## YOUR TASK:
Search term "الشبكة": please show all lines in the listing that contain it.

= Beginning of Section =

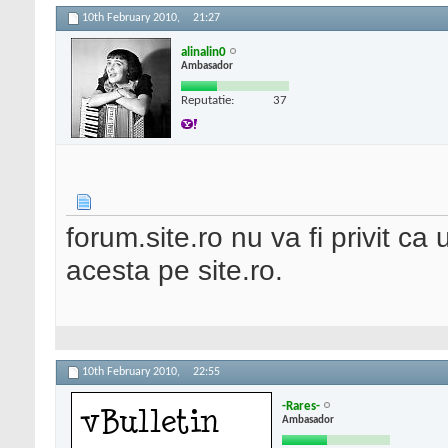
10th February 2010,
21:27
alinalin0
Ambasador
Reputatie:
37
forum.site.ro nu va fi privit ca
acesta pe site.ro.
10th February 2010,
22:55
-Rares-
Ambasador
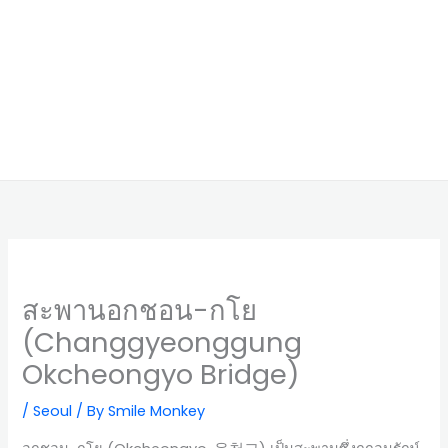
สะพานอกชอน-กโย
(Changgyeonggung
Okcheongyo Bridge)
/
Seoul
/ By
Smile Monkey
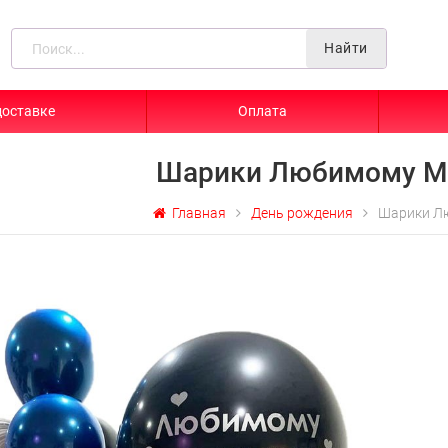
Найти
доставке
Оплата
Шарики Любимому М
Главная
День рождения
Шарики Л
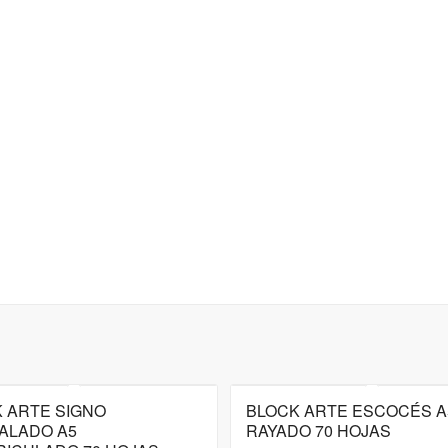
 ARTE SIGNO
BLOCK ARTE ESCOCÉS A
ALADO A5
RAYADO 70 HOJAS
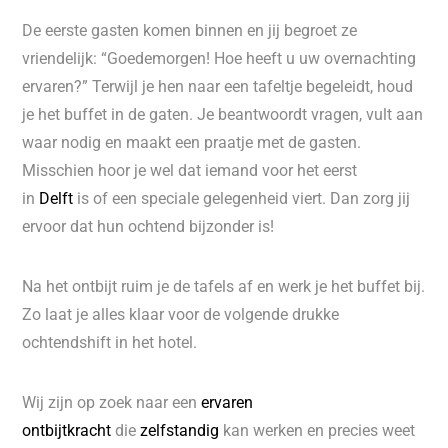
De eerste gasten komen binnen en jij begroet ze
vriendelijk: “Goedemorgen! Hoe heeft u uw overnachting
ervaren?” Terwijl je hen naar een tafeltje begeleidt, houd
je het buffet in de gaten. Je beantwoordt vragen, vult aan
waar nodig en maakt een praatje met de gasten.
Misschien hoor je wel dat iemand voor het eerst
in
Delft
is of een speciale gelegenheid viert. Dan zorg jij
ervoor dat hun ochtend bijzonder is!
Na het ontbijt ruim je de tafels af en werk je het buffet bij.
Zo laat je alles klaar voor de volgende drukke
ochtendshift in het hotel.
Wij zijn op zoek naar een
ervaren
ontbijtkracht
die
zelfstandig
kan werken en precies weet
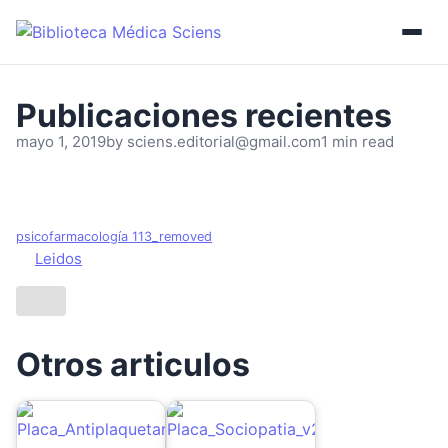
mayo 1, 2019
by
sciens.editorial@gmail.com
1 min read
psicofarmacología 113_removed
Leidos
Otros articulos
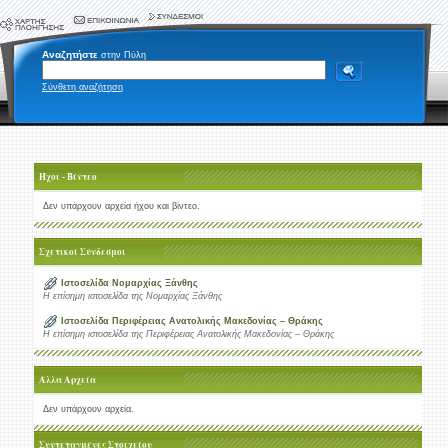
Αναζητήστε
στην Πύλη
Σύνθετη αναζήτηση
Ήχοι - Βίντεο
Δεν υπάρχουν αρχεία ήχου και βίντεο.
Σχετικοί Σύνδεσμοι
Ιστοσελίδα Νομαρχίας Ξάνθης
Η επίσημη ιστοσελίδα της Νομαρχίας Ξάνθης
Ιστοσελίδα Περιφέρειας Ανατολικής Μακεδονίας – Θράκης
Η επίσημη ιστοσελίδα της Περιφέρειας Ανατολικής Μακεδονίας – Θράκης
Άλλα Αρχεία
Δεν υπάρχουν αρχεία.
Συντεταγμένες Στοιχείου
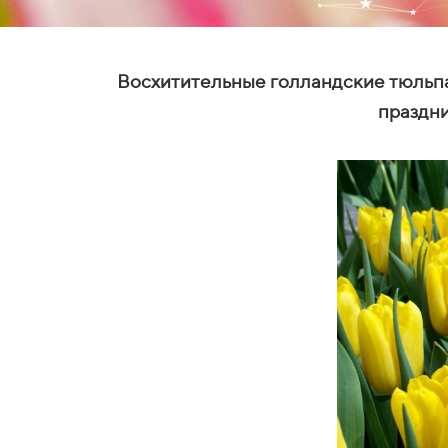
Восхитительные голландские тюльпан
праздн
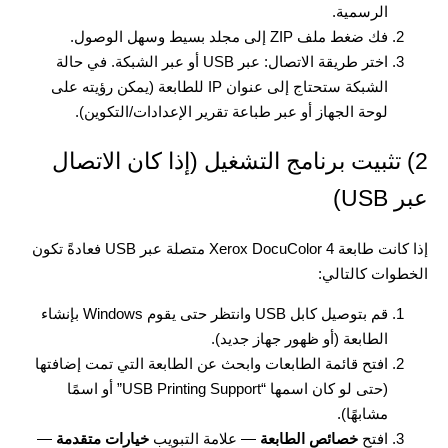
الرسمية.
فك ضغط ملف ZIP إلى مجلد بسيط وسهل الوصول.
اختر طريقة الاتصال: عبر USB أو عبر الشبكة. في حالة
الشبكة ستحتاج إلى عنوان IP للطابعة (يمكن رؤيته على
لوحة الجهاز أو عبر طباعة تقرير الإعدادات/التكوين).
2) تثبيت برنامج التشغيل (إذا كان الاتصال
عبر USB)
إذا كانت طابعة Xerox DocuColor 4 متصلة عبر USB فعادةً تكون
الخطوات كالتالي:
قم بتوصيل كابل USB وانتظر حتى يقوم Windows بإنشاء
الطابعة (أو ظهور جهاز جديد).
افتح قائمة الطابعات وابحث عن الطابعة التي تمت إضافتها
(حتى لو كان اسمها “USB Printing Support” أو اسمًا
مشابهًا).
افتح
خصائص الطابعة
— علامة التبويب
خيارات متقدمة
—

= End of Section =

## EXERCISE SOLUTION:
اختر طريقة الاتصال: عبر USB أو عبر الشبكة. في حالة
الشبكة ستحتاج إلى عنوان IP للطابعة (يمكن رؤيته على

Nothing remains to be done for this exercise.